▶ **RECORDED INFORMATION**
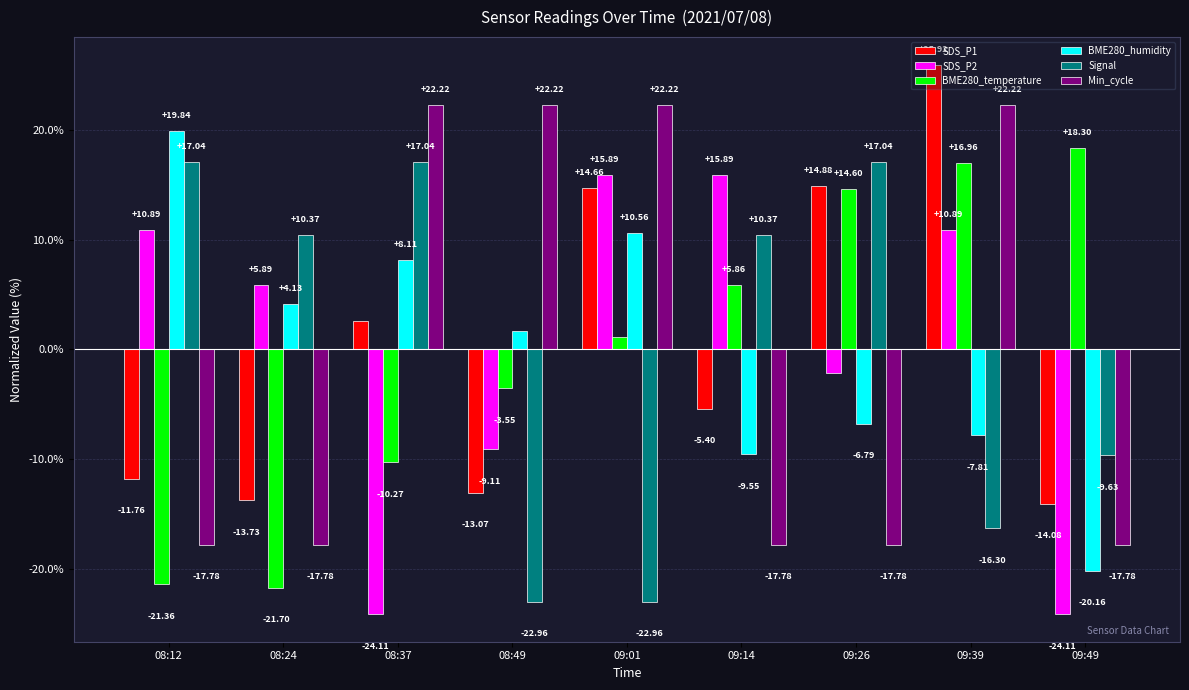

How many bars are there in total?

54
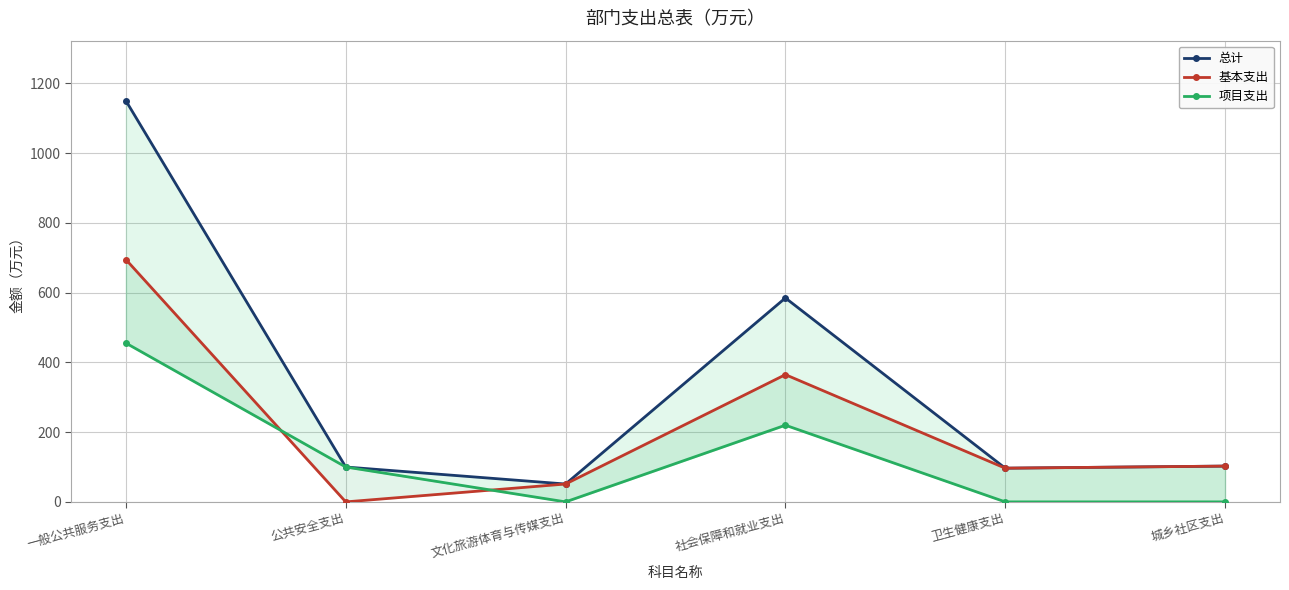

Rank the series at 公共安全支出 from highest to lowest value.

总计, 项目支出, 基本支出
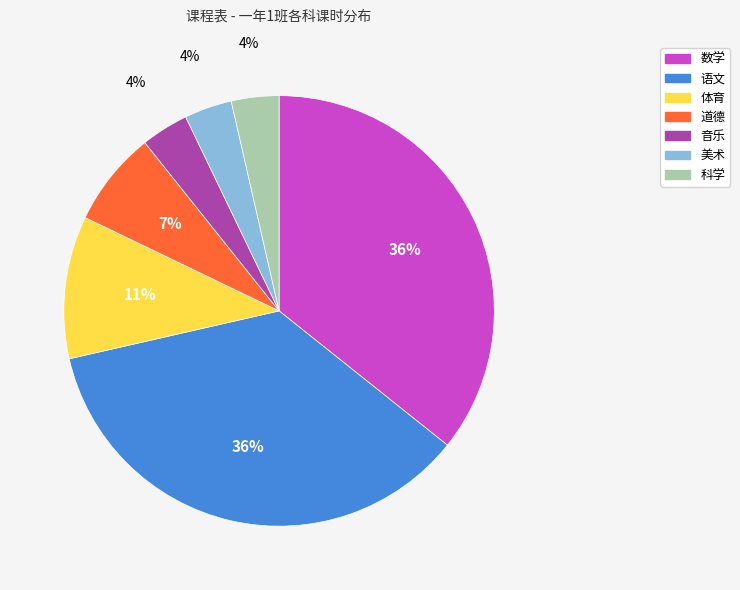

To the nearest percent, what is the difference between the 体育 and 科学 slice percentages?

7%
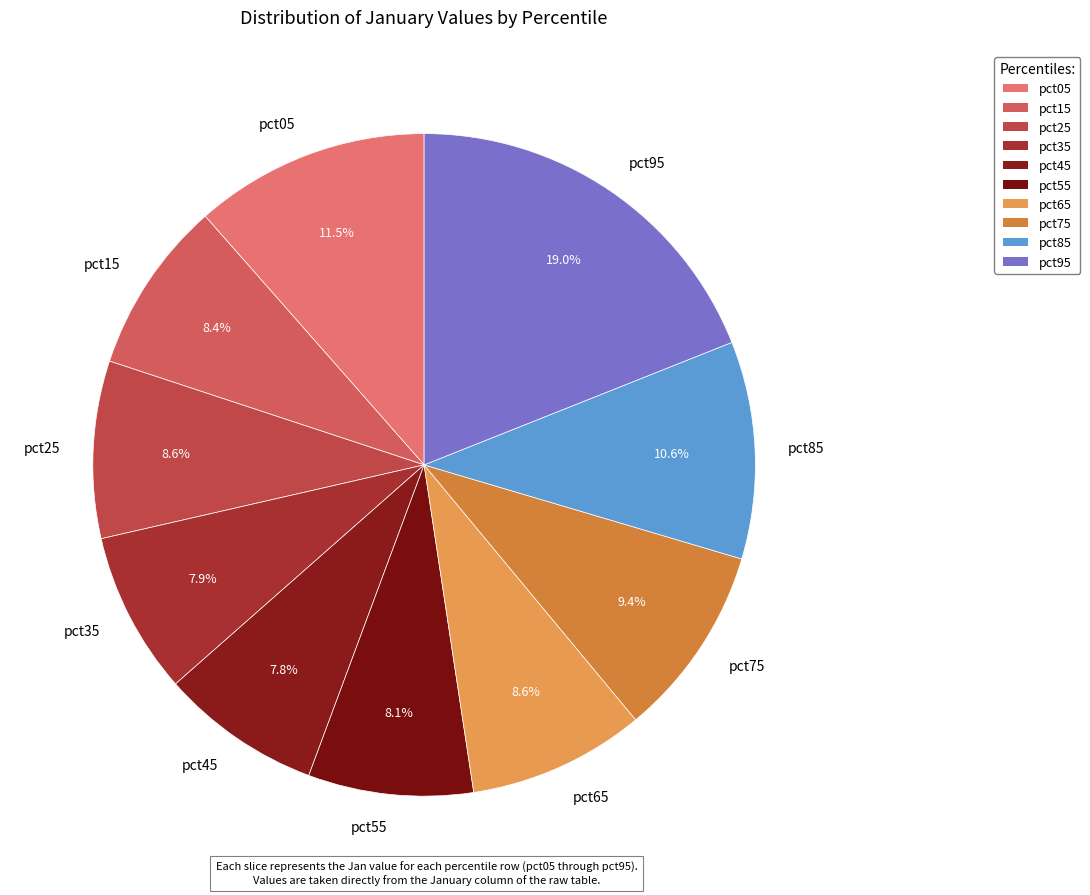

Do pct65 and pct25 together represent more than half of the pie?

No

▶ **TASK ITEM**
Copy the lines above word for word, leaving out the pictures.

▶ **EXPECTED ANSWER**
How many bars are there in total?

54

Rank the series at 公共安全支出 from highest to lowest value.

总计, 项目支出, 基本支出

To the nearest percent, what is the difference between the 体育 and 科学 slice percentages?

7%

Do pct65 and pct25 together represent more than half of the pie?

No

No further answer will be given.